Van Gogh, par sa fragilité, accède à une certaine vérité sur le monde ?

Radio Notre Dame :

En ce moment à Paris, au musée d’Orsay, une exposition est consacrée aux œuvres produites par Vincent van Gogh (1853-1890) durant les deux derniers mois de sa vie, à Auvers-sur-Oise. Une exposition magnifique sur une phase cruciale de la vie de l’artiste, une phase de grand désarroi psychologique. 

Simon : Rappelez-nous le contexte de la vie de Vincent van Gogh à ce moment-là ?

Van Gogh était un artiste tourmenté. A Paris, où il habitait, il était entouré d’amis artistes comme Paul Gauguin. Mais en quête de la lumière du midi que lui avait vantée Toulouse-Lautrec, il quitte la capitale pour Arles. Éprouvé par des crises psychiques profondes à Arles puis dans l’hôpital de Saint-Rémy, il revient à Paris pour renouer avec son frère Theo et pour trouver un nouvel élan créatif. Puis il s’installe au centre du village d’Auvers-sur-Oise pour se rapprocher de son médecin psychiatre, le docteur Paul Gachet, spécialisé dans le traitement de la mélancolie, mais aussi par ailleurs peintre amateur et collectionneur. Vincent van Gogh dira de lui : « J’ai trouvé dans le Docteur Gachet un ami tout fait et quelque chose comme un nouveau frère, tellement nous nous ressemblons physiquement, et moralement aussi ». Vincent n’aura passé que de 2 mois à Auvers, décédant là-bas quelques jours après une tentative de suicide. Cette fin dramatique nous rappelle la fragilité extrême de l’artiste et ses œuvres, son talent hors du commun. Ces tableaux sont marqués par la tension psychique et une très grande créativité. En 2 mois, encouragé par son médecin qui lui conseille de « se jeter dans le travail » pour « se distraire », il aura produit 74 tableaux et 33 dessins. Le musée d’Orsay en a retenu une quarantaine. Vous reconnaitrez certainement le portrait du docteur Gachet ou l’église d’Auvers-sur-Oise. Un tableau moins connu a retenu mon attention. « Les vaches ! »

Simon : Et pourquoi ce tableau « les vaches » ? 

Il m’arrive d’observer les vaches ruminer et brouter au milieu des près, indifférentes à la voiture qui passe sur le bord de la route. Leur air paisible contraste avec l’agitation de la ville que j’habite au quotidien. La vache est pour moi un animal calme. Les regarder me fait du bien ! Les vaches de van Gogh ne respirent pas la même tranquillité. Les lignes sont plus pointues et les couleurs audacieuses. Elles semblent même un peu torturées. Et pourtant, admirer ce tableau m’a aussi fait du bien.
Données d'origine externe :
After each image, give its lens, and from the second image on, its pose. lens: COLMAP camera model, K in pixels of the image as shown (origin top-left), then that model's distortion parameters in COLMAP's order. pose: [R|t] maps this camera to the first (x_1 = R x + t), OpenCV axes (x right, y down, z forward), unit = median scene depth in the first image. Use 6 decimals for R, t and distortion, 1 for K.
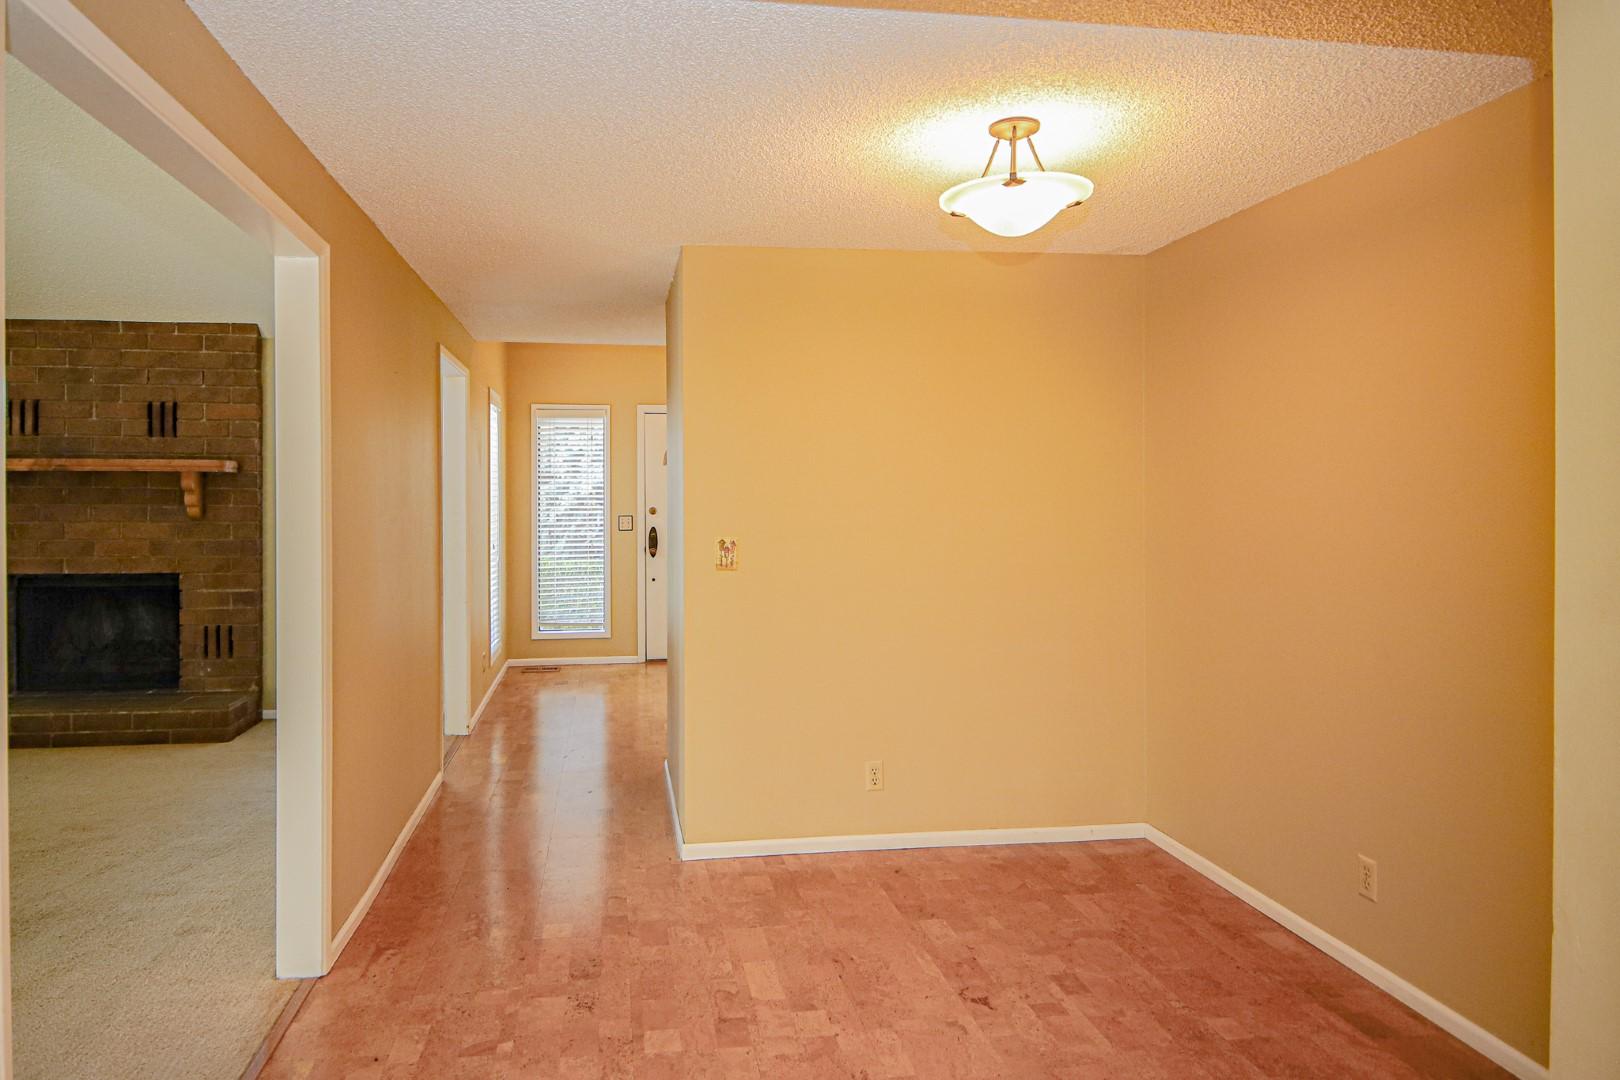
lens RADIAL K [[982.3, 0, 742.6], [0, 982.3, 499.5], [0, 0, 1]] dist [-0.002197, -0.005161]
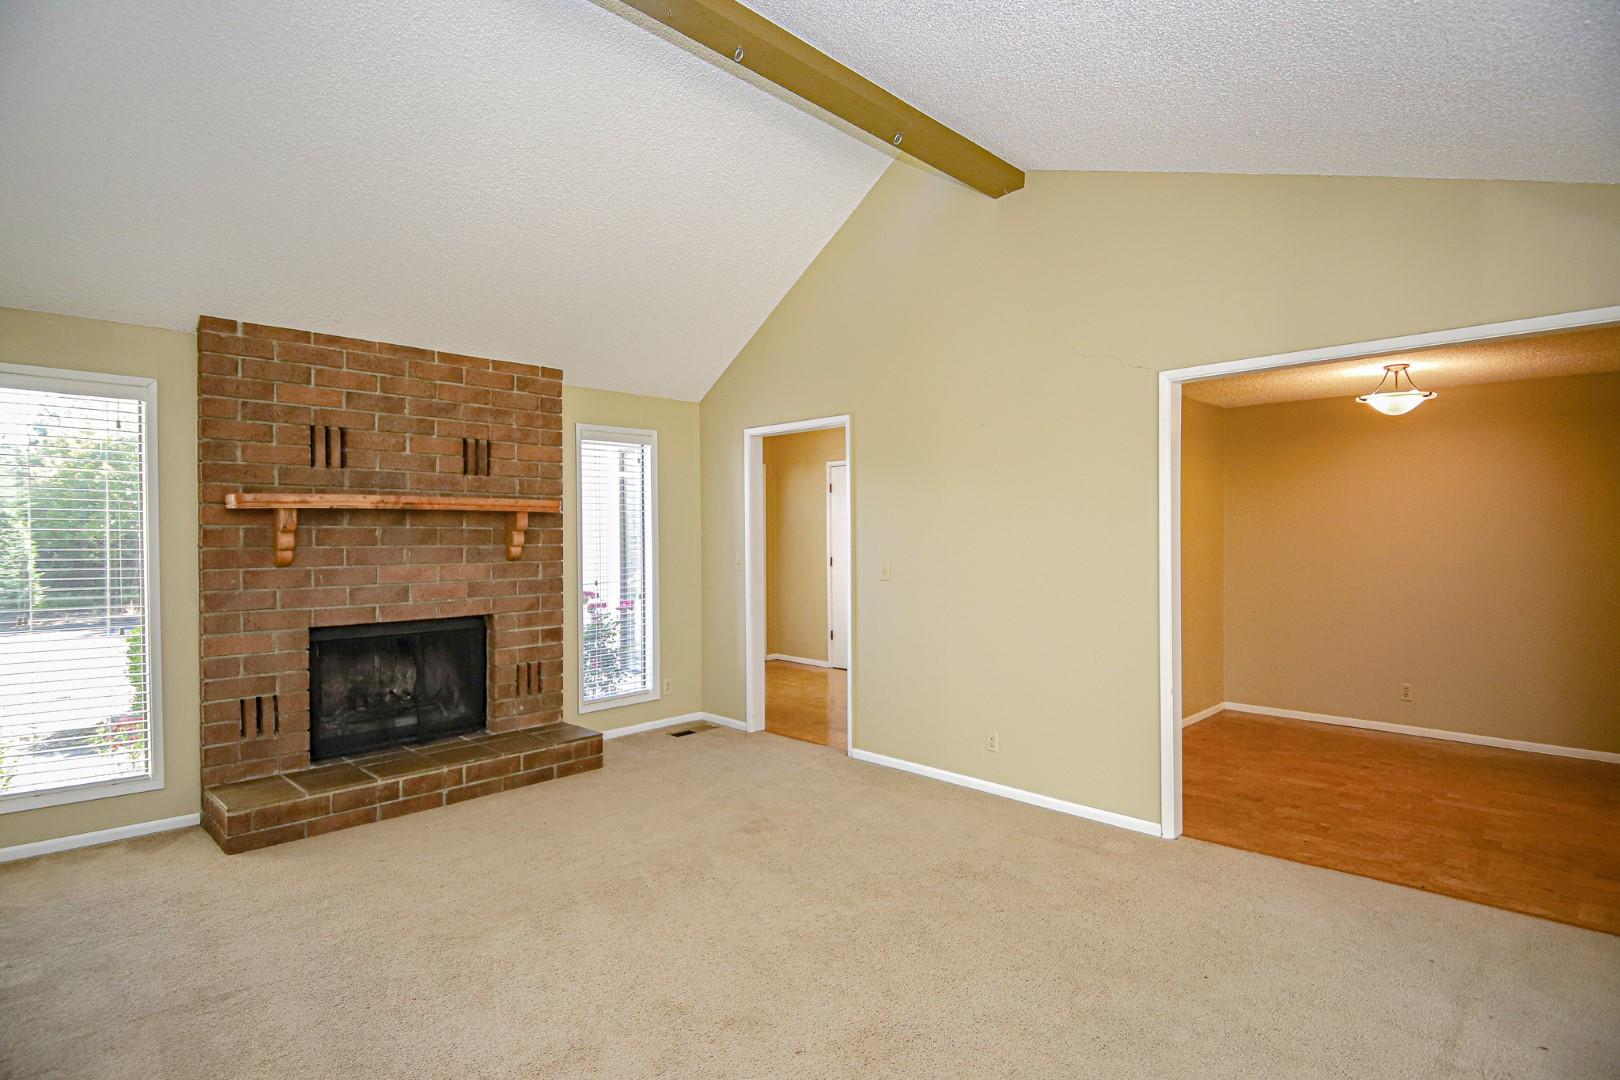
lens RADIAL K [[803.3, 0, 834.8], [0, 803.3, 542.6], [0, 0, 1]] dist [0.011048, -0.010493]
pose [[0.786760, -0.009892, 0.617180, -0.806926], [0.004992, 0.999941, 0.009662, -0.002869], [-0.617239, -0.004520, 0.786763, 0.151090]]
Son interprétation serait-elle plus proche de la vérité ou bien ses vaches sont-elles simplement l’expression des luttes de l’artiste liées à sa santé et à ses crises ? Van Gogh est reconnu pour son talent. Par sa fragilité, il accède sans doute à une certaine vérité sur le monde. Sans sa fragilité, il ne nous révélerait pas ce qu’il nous révèle dans la puissance de sa peinture. On peut s’interroger sur ce que serait le monde et l’art sans fragilité.  A travers son œuvre, Vincent van Gogh nous rappelle la force qui peut se déployer dans la fragilité lorsqu’elle trouve appui sur un médecin ou un frère bienveillant.